Subota, 15 Maj 2021 10:49

Culture of Poverty by Oscar Lewis

The theory of a culture of poverty was created by the American anthropologist Oscar Lewis in his book, Five Families: Mexican Case Studies in the Culture of Poverty, first published in 1959. This theory states that living in conditions of pervasive poverty will lead to the development of a culture or subculture adapted to those conditions. Lewis uses his famous expression of poverty culture to describe it as the idea that poor people do not learn norms and values that can help them improve their conditions and therefore fall into a repeated pattern of poverty.

A French painter, sculptor, printmaker, newspaper caricaturist, and political satirist Honoré Daumier lived in Paris during troubled political times (the revolutions of 1830 and 1848) and during a time of rapid industrialization and much social unrest. His interest in the French railroad system was based on the fact that this new means of transportation changed the way to move around Paris and the surrounding cities in a dramatic way. Daumier, who also struggled with unemployment at some point in his life, sympathized with the working class and saw them as fellow passengers.

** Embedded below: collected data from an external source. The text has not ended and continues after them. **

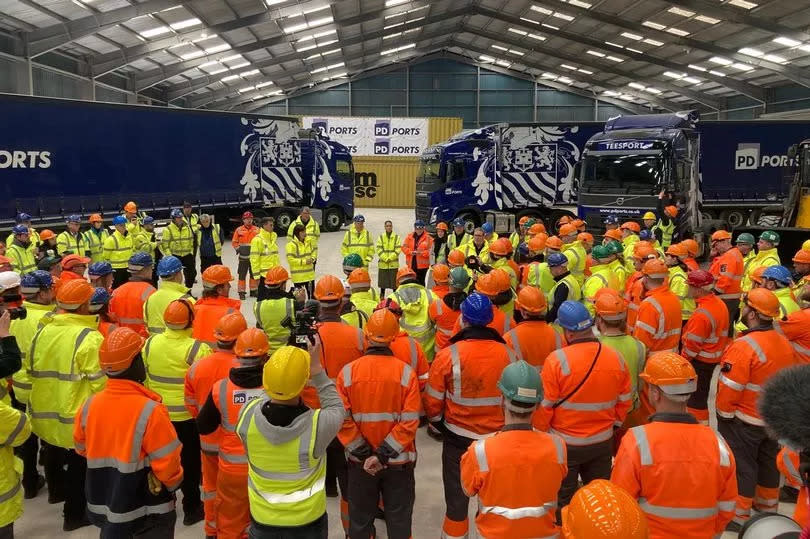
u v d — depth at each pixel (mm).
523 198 21156
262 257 12086
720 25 27391
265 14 26078
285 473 2887
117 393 3283
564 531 1810
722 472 2678
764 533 1774
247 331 3549
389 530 3820
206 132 20953
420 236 12414
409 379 3719
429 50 43875
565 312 3861
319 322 4523
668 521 2676
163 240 12609
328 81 45156
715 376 8328
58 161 15836
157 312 5656
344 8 29078
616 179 15562
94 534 4582
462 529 3963
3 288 4332
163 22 24719
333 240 23203
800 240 13258
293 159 24453
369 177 39312
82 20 22062
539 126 20953
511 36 38844
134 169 18312
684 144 15828
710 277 5457
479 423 3859
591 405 3762
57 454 4926
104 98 29438
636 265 7305
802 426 1436
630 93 44250
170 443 3281
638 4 27000
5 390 4309
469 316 3916
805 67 30047
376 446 3725
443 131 39094
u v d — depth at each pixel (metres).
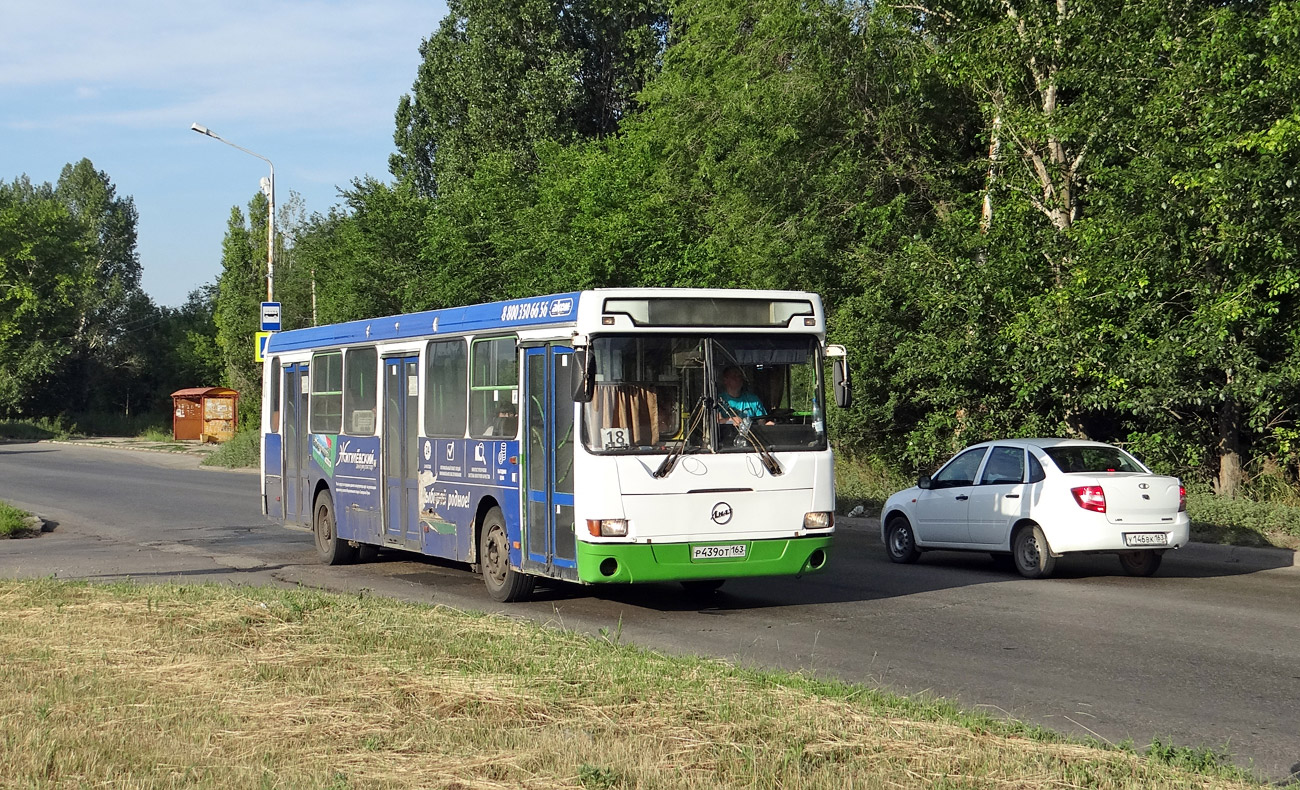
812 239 26.47
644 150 33.00
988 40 22.28
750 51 27.88
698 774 6.05
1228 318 18.62
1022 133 22.03
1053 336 20.62
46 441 71.06
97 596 12.16
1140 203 20.50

Honoré Daumier's paintings were influenced by rail traveling themes and painted many images on a similar theme since the 1840s. The painting The Third-Class Carriage from 1862 is a depiction of the everyday life of the poor. This painting is one part of a three-part series of paintings by Daumier, including The First-Class Carriage and The Second-Class Carriage. The work can be viewed now at The Metropolitan Museum of Art, New York.

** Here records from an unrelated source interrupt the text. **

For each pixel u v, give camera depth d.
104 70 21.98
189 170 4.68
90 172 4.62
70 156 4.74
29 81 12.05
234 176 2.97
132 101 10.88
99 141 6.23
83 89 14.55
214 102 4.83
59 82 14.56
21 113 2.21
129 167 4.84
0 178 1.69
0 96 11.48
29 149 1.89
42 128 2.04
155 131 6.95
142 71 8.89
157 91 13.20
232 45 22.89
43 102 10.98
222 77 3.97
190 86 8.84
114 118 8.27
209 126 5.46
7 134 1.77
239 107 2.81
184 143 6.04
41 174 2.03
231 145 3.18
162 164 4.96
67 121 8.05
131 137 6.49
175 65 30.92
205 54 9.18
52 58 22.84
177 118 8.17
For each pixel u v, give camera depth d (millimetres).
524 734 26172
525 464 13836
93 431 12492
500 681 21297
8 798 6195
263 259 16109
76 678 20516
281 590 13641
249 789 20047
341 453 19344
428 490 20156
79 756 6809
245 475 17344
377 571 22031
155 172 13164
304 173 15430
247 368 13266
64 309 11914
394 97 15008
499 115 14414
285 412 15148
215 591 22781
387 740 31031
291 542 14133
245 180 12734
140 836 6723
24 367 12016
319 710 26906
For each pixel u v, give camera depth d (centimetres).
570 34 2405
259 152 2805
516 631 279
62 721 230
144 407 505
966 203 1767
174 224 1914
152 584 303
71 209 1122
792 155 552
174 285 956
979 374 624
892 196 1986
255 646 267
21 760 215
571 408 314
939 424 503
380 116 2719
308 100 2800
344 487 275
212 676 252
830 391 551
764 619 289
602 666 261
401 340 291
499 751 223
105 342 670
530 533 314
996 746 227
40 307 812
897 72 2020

After moving to Nuenen in the Brabant region in 1883, Vincent van Gogh was inspired to create a portrait of the working class. On 30 April 1885, he wrote to his brother Theo:

"You see, I really have wanted to make it so people get the idea that these folk, who are eating their potatoes by the light of their little lamp, have tilled the earth themselves with these hands they are putting in the dish, and so it speaks of manual labor and - that they have thus honestly earned their food. I wanted it to give the idea of a wholly different way of life from ours - civilized people. So I certainly don't want everyone just to admire it or approve of it without knowing why."